TASK BRIEF:
Please lay out the records as a numbered list, from the start of the records through the line that contains "Reading right to", inclusive. Leave out the blank lines and the pictures.

DATA FOR REVIEW:

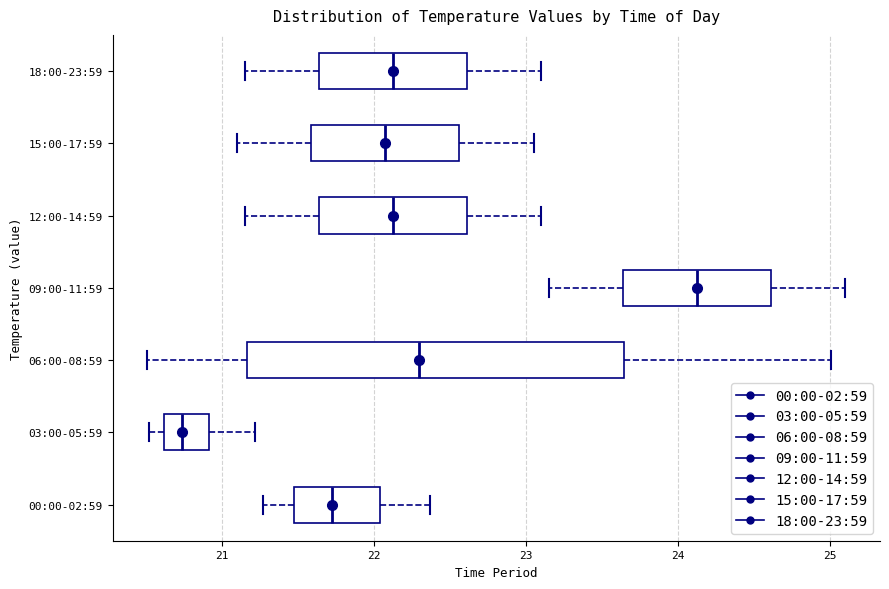

Reading bottom to top, read every box against the x-axis: the position of its median line, the range the box covers, and the ends of its whiskers. The values are not printed on the chart, so give them approximately, as read against the axis.

00:00-02:59: median 21.7, box 21.5 to 22.0, whiskers 21.3 to 22.4
03:00-05:59: median 20.7, box 20.6 to 20.9, whiskers 20.5 to 21.2
06:00-08:59: median 22.3, box 21.2 to 23.6, whiskers 20.5 to 25.0
09:00-11:59: median 24.1, box 23.6 to 24.6, whiskers 23.2 to 25.1
12:00-14:59: median 22.1, box 21.6 to 22.6, whiskers 21.2 to 23.1
15:00-17:59: median 22.1, box 21.6 to 22.6, whiskers 21.1 to 23.1
18:00-23:59: median 22.1, box 21.6 to 22.6, whiskers 21.2 to 23.1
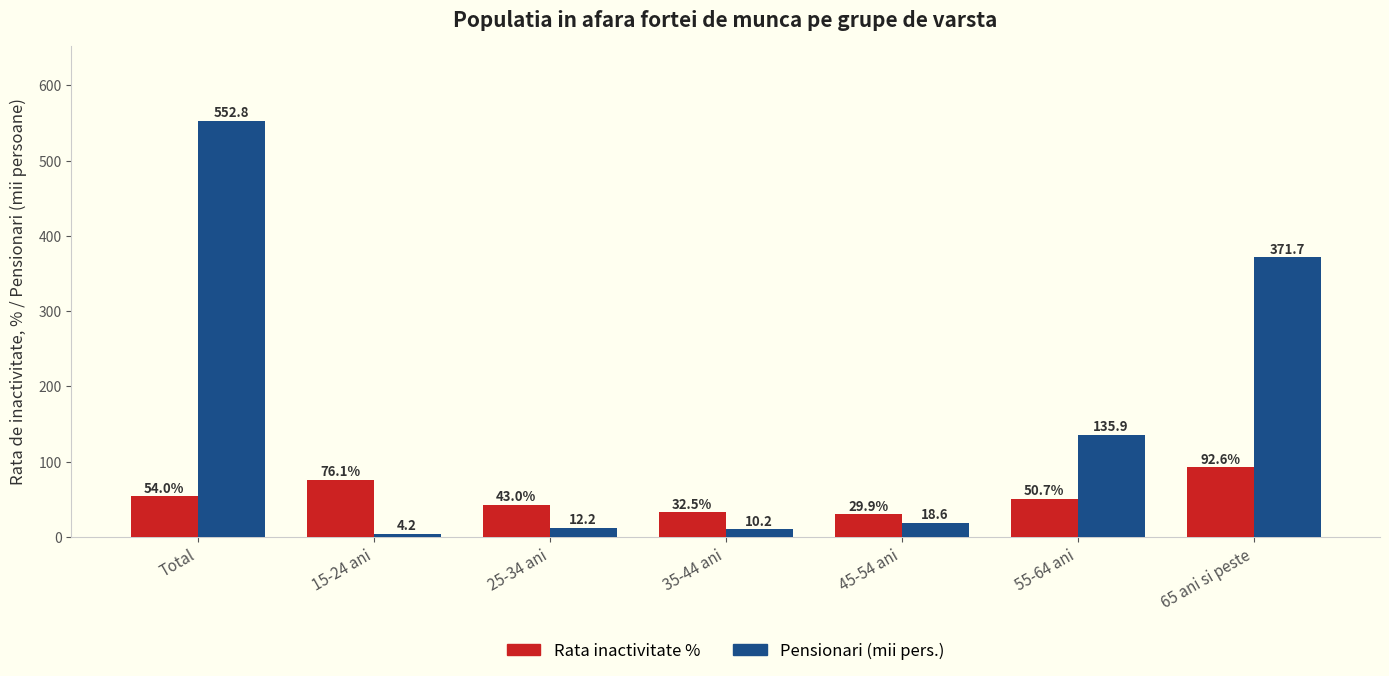

What is the difference between the highest and lowest values at 35-44 ani?

22.3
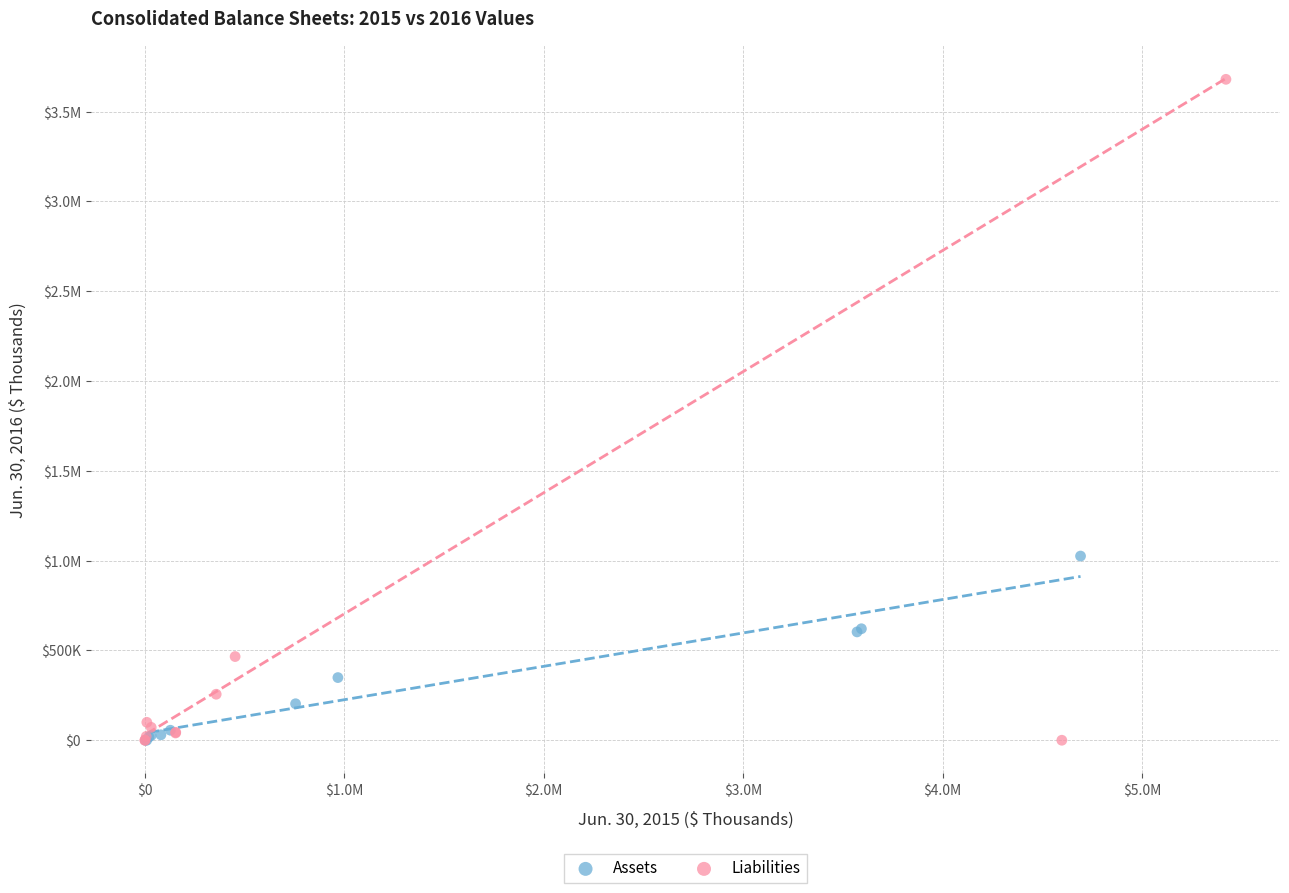

What are all the series names shown in the legend?

Assets, Liabilities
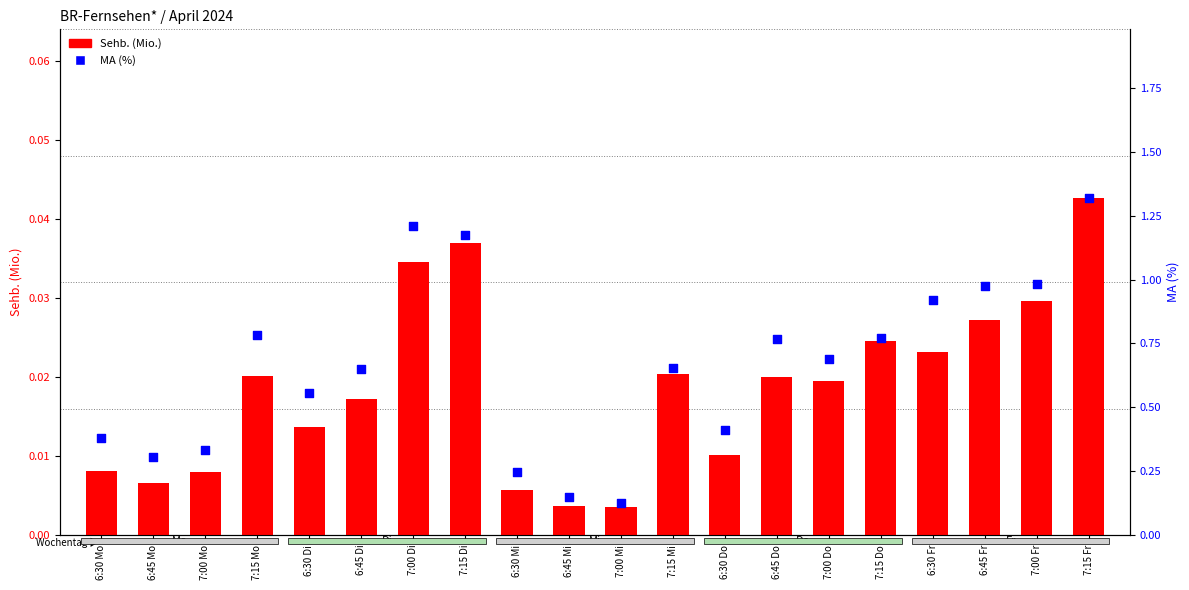

Which series has the largest Y range (max minus min)?

MA (%)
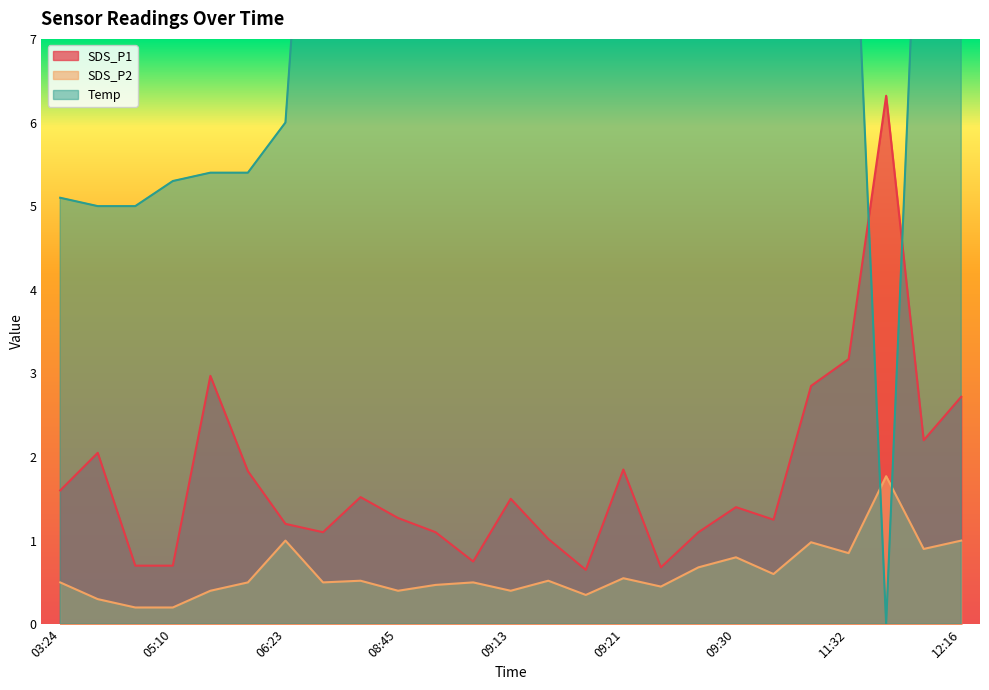

What is the average value of the SDS_P1 series?

1.7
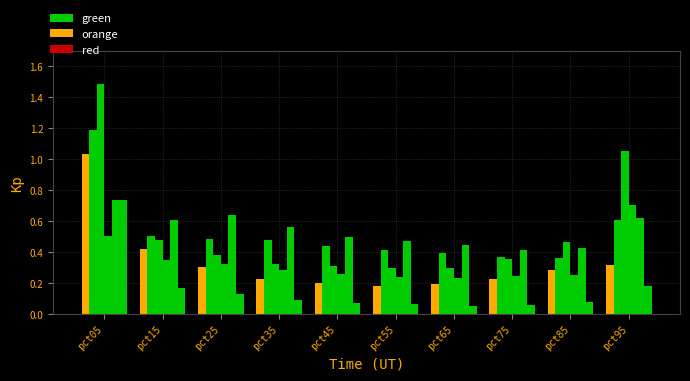

Reading right to left, extract all data points from this chart.

Jan: pct95=0.3	pct85=0.3	pct75=0.2	pct65=0.2	pct55=0.2	pct45=0.2	pct35=0.2	pct25=0.3	pct15=0.4	pct05=1.0
Feb: pct95=0.6	pct85=0.4	pct75=0.4	pct65=0.4	pct55=0.4	pct45=0.4	pct35=0.5	pct25=0.5	pct15=0.5	pct05=1.2
Mar: pct95=1.1	pct85=0.5	pct75=0.4	pct65=0.3	pct55=0.3	pct45=0.3	pct35=0.3	pct25=0.4	pct15=0.5	pct05=1.5
Apr: pct95=0.7	pct85=0.3	pct75=0.2	pct65=0.2	pct55=0.2	pct45=0.3	pct35=0.3	pct25=0.3	pct15=0.4	pct05=0.5
May: pct95=0.6	pct85=0.4	pct75=0.4	pct65=0.4	pct55=0.5	pct45=0.5	pct35=0.6	pct25=0.6	pct15=0.6	pct05=0.7
Jun: pct95=0.2	pct85=0.1	pct75=0.1	pct65=0.1	pct55=0.1	pct45=0.1	pct35=0.1	pct25=0.1	pct15=0.2	pct05=0.7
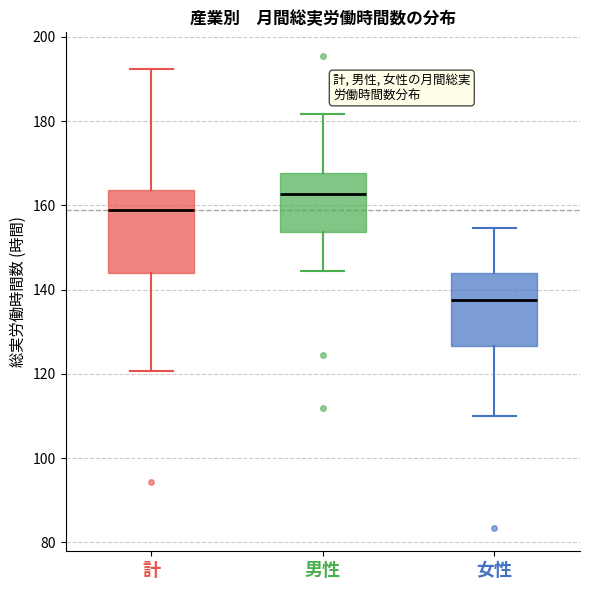

Reading left to right, read every box against the y-axis: the position of its median line, the range the box covers, and the ends of its whiskers. The values are not printed on the chart, so give them approximately, as read against the axis.

計: median 158, box 144 to 164, whiskers 120 to 192
男性: median 162, box 154 to 168, whiskers 144 to 182
女性: median 138, box 126 to 144, whiskers 110 to 154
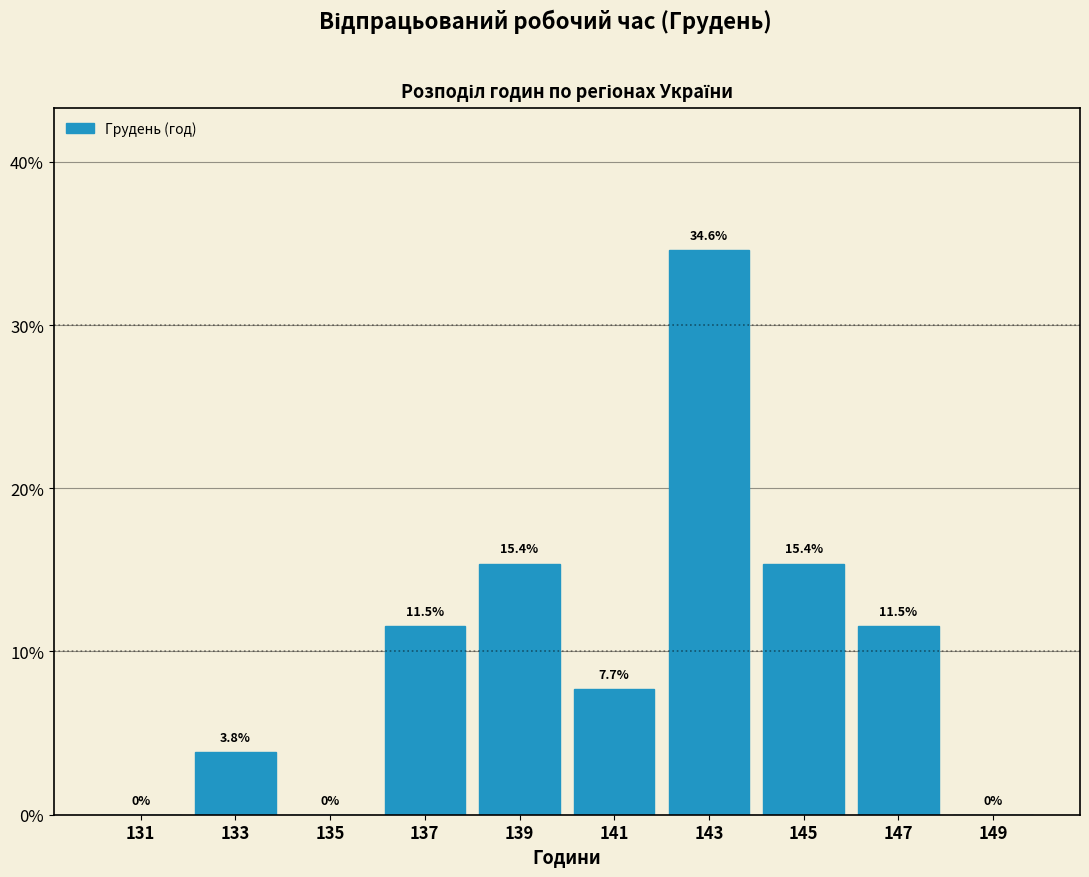

Reading left to right, list every bar in this chart as the range it spans on the x-axis followed by its height.

130 to 132: 0.0
132 to 134: 3.8
134 to 136: 0.0
136 to 138: 11.5
138 to 140: 15.4
140 to 142: 7.7
142 to 144: 34.6
144 to 146: 15.4
146 to 148: 11.5
148 to 150: 0.0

REPLY:
1. Reading bottom to top, read every box against the x-axis: the position of its median line, the range the box covers, and the ends of its whiskers. The values are not printed on the chart, so give them approximately, as read against the axis.
2. 00:00-02:59: median 21.7, box 21.5 to 22.0, whiskers 21.3 to 22.4
3. 03:00-05:59: median 20.7, box 20.6 to 20.9, whiskers 20.5 to 21.2
4. 06:00-08:59: median 22.3, box 21.2 to 23.6, whiskers 20.5 to 25.0
5. 09:00-11:59: median 24.1, box 23.6 to 24.6, whiskers 23.2 to 25.1
6. 12:00-14:59: median 22.1, box 21.6 to 22.6, whiskers 21.2 to 23.1
7. 15:00-17:59: median 22.1, box 21.6 to 22.6, whiskers 21.1 to 23.1
8. 18:00-23:59: median 22.1, box 21.6 to 22.6, whiskers 21.2 to 23.1
9. What is the difference between the highest and lowest values at 35-44 ani?
10. 22.3
11. What are all the series names shown in the legend?
12. Assets, Liabilities
13. Which series has the largest Y range (max minus min)?
14. MA (%)
15. What is the average value of the SDS_P1 series?
16. 1.7
17. Reading right to left, extract all data points from this chart.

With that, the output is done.